2月26日にニューヨーク・フィルが平壌で公演するのは悪しき前兆である。その前日に韓国大統領に就任する李明博氏は盧武鉉現大統領ほど北にのめり込むことはあるまいが、北との対決姿勢を期待することはできない。日韓関係自体が抜本的に改善される見込みも薄い。

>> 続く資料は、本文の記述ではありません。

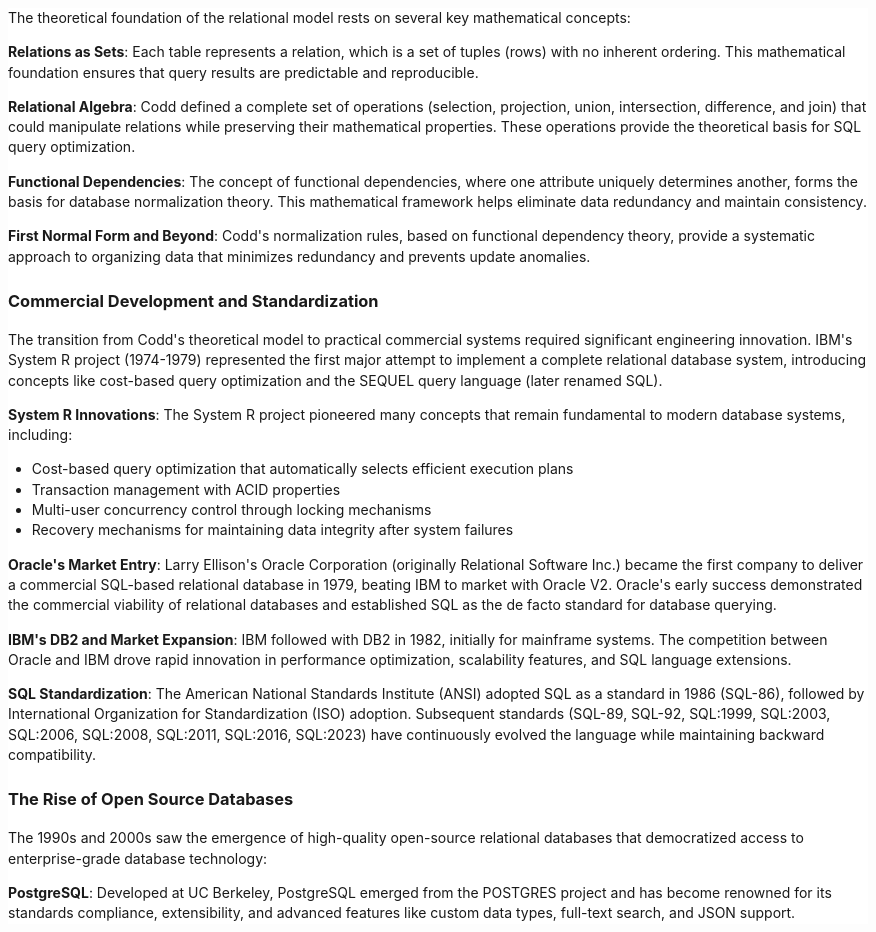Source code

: The theoretical foundation of the relational model rests on several key mathematical concepts:

**Relations as Sets**: Each table represents a relation, which is a set of tuples (rows) with no inherent ordering. This mathematical foundation ensures that query results are predictable and reproducible.

**Relational Algebra**: Codd defined a complete set of operations (selection, projection, union, intersection, difference, and join) that could manipulate relations while preserving their mathematical properties. These operations provide the theoretical basis for SQL query optimization.

**Functional Dependencies**: The concept of functional dependencies, where one attribute uniquely determines another, forms the basis for database normalization theory. This mathematical framework helps eliminate data redundancy and maintain consistency.

**First Normal Form and Beyond**: Codd's normalization rules, based on functional dependency theory, provide a systematic approach to organizing data that minimizes redundancy and prevents update anomalies.

### Commercial Development and Standardization

The transition from Codd's theoretical model to practical commercial systems required significant engineering innovation. IBM's System R project (1974-1979) represented the first major attempt to implement a complete relational database system, introducing concepts like cost-based query optimization and the SEQUEL query language (later renamed SQL).

**System R Innovations**: The System R project pioneered many concepts that remain fundamental to modern database systems, including:

-   Cost-based query optimization that automatically selects efficient execution plans
-   Transaction management with ACID properties
-   Multi-user concurrency control through locking mechanisms
-   Recovery mechanisms for maintaining data integrity after system failures

**Oracle's Market Entry**: Larry Ellison's Oracle Corporation (originally Relational Software Inc.) became the first company to deliver a commercial SQL-based relational database in 1979, beating IBM to market with Oracle V2. Oracle's early success demonstrated the commercial viability of relational databases and established SQL as the de facto standard for database querying.

**IBM's DB2 and Market Expansion**: IBM followed with DB2 in 1982, initially for mainframe systems. The competition between Oracle and IBM drove rapid innovation in performance optimization, scalability features, and SQL language extensions.

**SQL Standardization**: The American National Standards Institute (ANSI) adopted SQL as a standard in 1986 (SQL-86), followed by International Organization for Standardization (ISO) adoption. Subsequent standards (SQL-89, SQL-92, SQL:1999, SQL:2003, SQL:2006, SQL:2008, SQL:2011, SQL:2016, SQL:2023) have continuously evolved the language while maintaining backward compatibility.

### The Rise of Open Source Databases

The 1990s and 2000s saw the emergence of high-quality open-source relational databases that democratized access to enterprise-grade database technology:

**PostgreSQL**: Developed at UC Berkeley, PostgreSQL emerged from the POSTGRES project and has become renowned for its standards compliance, extensibility, and advanced features like custom data types, full-text search, and JSON support.
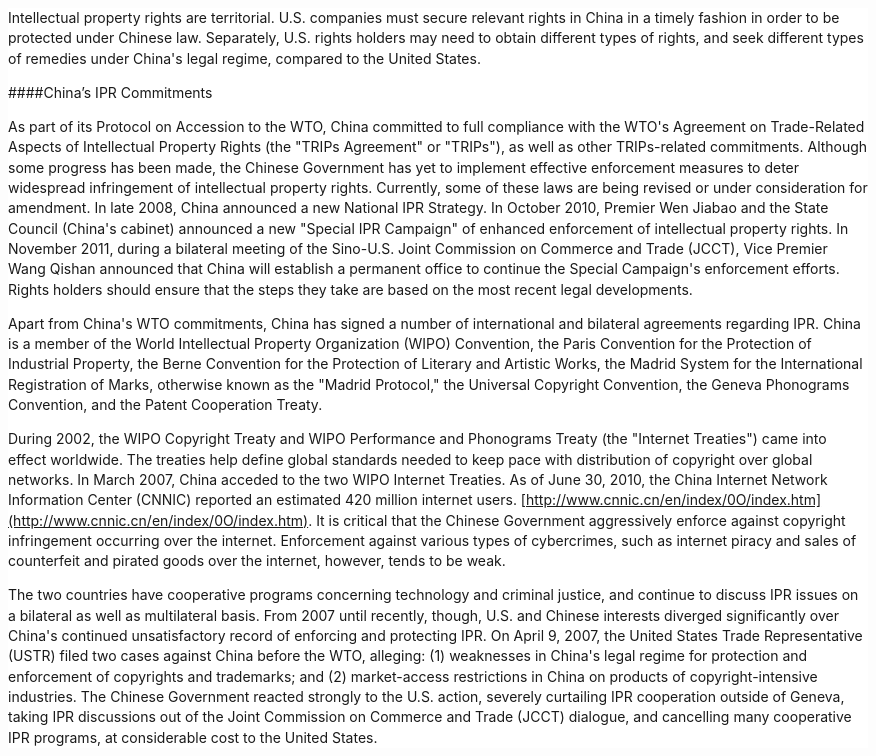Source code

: 

Intellectual property rights are territorial. U.S. companies must secure relevant rights in China in a timely fashion in order to be protected under Chinese law. Separately, U.S. rights holders may need to obtain different types of rights, and seek different types of remedies under China's legal regime, compared to the United States.



####China’s IPR Commitments



As part of its Protocol on Accession to the WTO, China committed to full compliance with the WTO's Agreement on Trade-Related Aspects of Intellectual Property Rights (the "TRIPs Agreement" or "TRIPs"), as well as other TRIPs-related commitments. Although some progress has been made, the Chinese Government has yet to implement effective enforcement measures to deter widespread infringement of intellectual property rights. Currently, some of these laws are being revised or under consideration for amendment. In late 2008, China announced a new National IPR Strategy. In October 2010, Premier Wen Jiabao and the State Council (China's cabinet) announced a new "Special IPR Campaign" of enhanced enforcement of intellectual property rights. In November 2011, during a bilateral meeting of the Sino-U.S. Joint Commission on Commerce and Trade (JCCT), Vice Premier Wang Qishan announced that China will establish a permanent office to continue the Special Campaign's enforcement efforts. Rights holders should ensure that the steps they take are based on the most recent legal developments.



Apart from China's WTO commitments, China has signed a number of international and bilateral agreements regarding IPR. China is a member of the World Intellectual Property Organization (WIPO) Convention, the Paris Convention for the Protection of Industrial Property, the Berne Convention for the Protection of Literary and Artistic Works, the Madrid System for the International Registration of Marks, otherwise known as the "Madrid Protocol," the Universal Copyright Convention, the Geneva Phonograms Convention, and the Patent Cooperation Treaty.



During 2002, the WIPO Copyright Treaty and WIPO Performance and Phonograms Treaty (the "Internet Treaties") came into effect worldwide. The treaties help define global standards needed to keep pace with distribution of copyright over global networks. In March 2007, China acceded to the two WIPO Internet Treaties. As of June 30, 2010, the China Internet Network Information Center (CNNIC) reported an estimated 420 million internet users. [http://www.cnnic.cn/en/index/0O/index.htm](http://www.cnnic.cn/en/index/0O/index.htm). It is critical that the Chinese Government aggressively enforce against copyright infringement occurring over the internet. Enforcement against various types of cybercrimes, such as internet piracy and sales of counterfeit and pirated goods over the internet, however, tends to be weak.



The two countries have cooperative programs concerning technology and criminal justice, and continue to discuss IPR issues on a bilateral as well as multilateral basis. From 2007 until recently, though, U.S. and Chinese interests diverged significantly over China's continued unsatisfactory record of enforcing and protecting IPR. On April 9, 2007, the United States Trade Representative (USTR) filed two cases against China before the WTO, alleging: (1) weaknesses in China's legal regime for protection and enforcement of copyrights and trademarks; and (2) market-access restrictions in China on products of copyright-intensive industries. The Chinese Government reacted strongly to the U.S. action, severely curtailing IPR cooperation outside of Geneva, taking IPR discussions out of the Joint Commission on Commerce and Trade (JCCT) dialogue, and cancelling many cooperative IPR programs, at considerable cost to the United States.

中国は旧臘の福田首相の訪問を異例の厚遇で迎えた。すでに日本以上の石油輸入国となった中国は、日本の省エネ技術等の導入を求めており、短期的には北京オリンピックへの支援も欲しいところである。しかし、肝心の東シナ海ガス田開発問題では、桜の季節の胡錦涛国家主席の訪日時の進展をにおわせながらも、実質ゼロ回答だった。しかも台湾問題では改めて中国支持を約束させられた。かつて「政冷経熱」と言われたが、今度は「表熱裏冷」だ。
その中国に対して、アメリカの最有力大統領候補のヒラリー・クリントン女史は重視を強調し、日本に言及することはほとんどない。アメリカがこれほど上記諸国と友好関係にあるのなら、アジアで戦乱が起こる心配はない。アメリカが「最重要同盟国」を軽視するならば、日本はインド洋での給油活動は再開するとしても、「極東でのアメリカ軍の再編成には協力しない」と言うべきではないか。